[Opening Records for the exercise section]

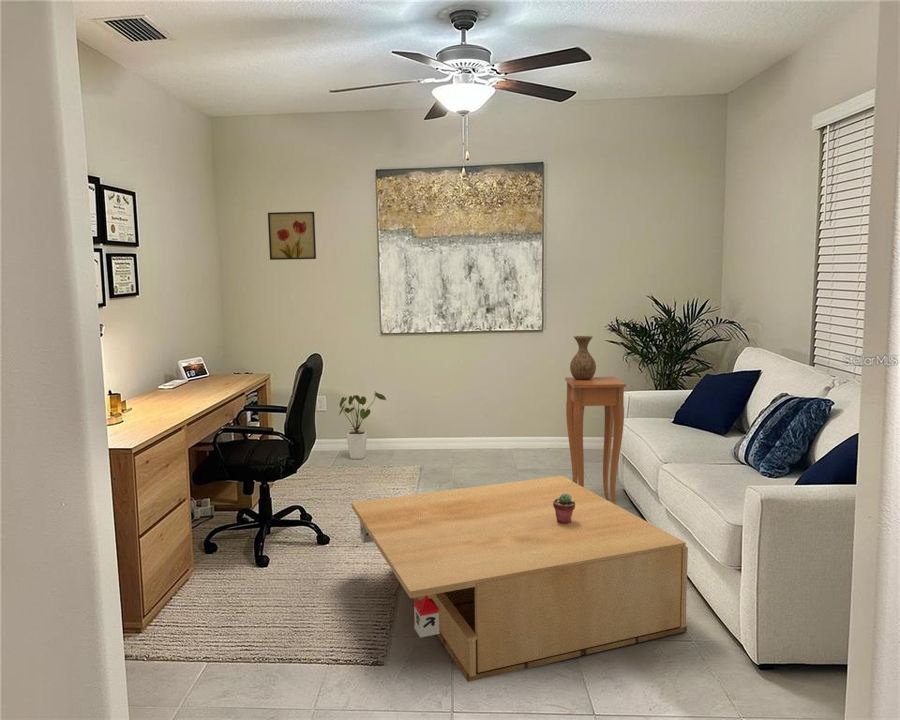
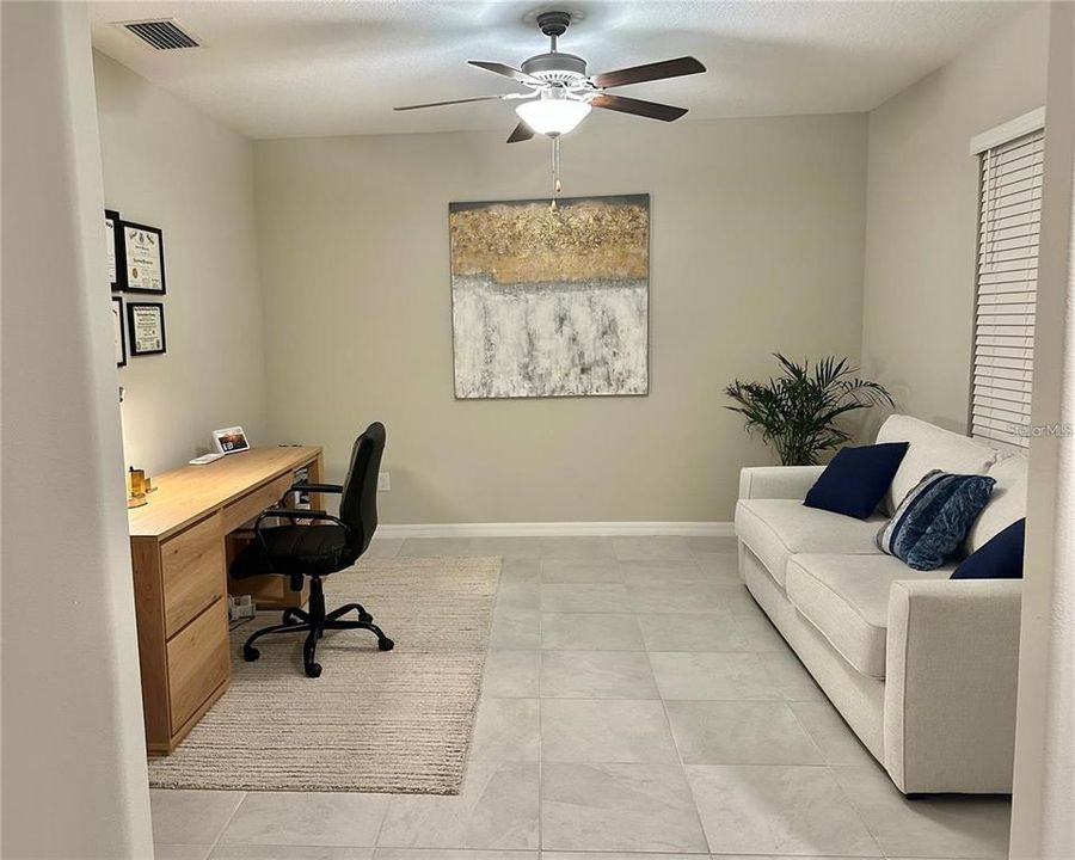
- coffee table [351,475,689,683]
- vase [569,335,597,380]
- side table [564,376,627,505]
- house plant [338,390,387,460]
- potted succulent [553,493,575,524]
- wall art [267,211,317,261]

[Closing Records for the exercise section]

If a line in the material above contains "table", show that line.

Result below:
- coffee table [351,475,689,683]
- side table [564,376,627,505]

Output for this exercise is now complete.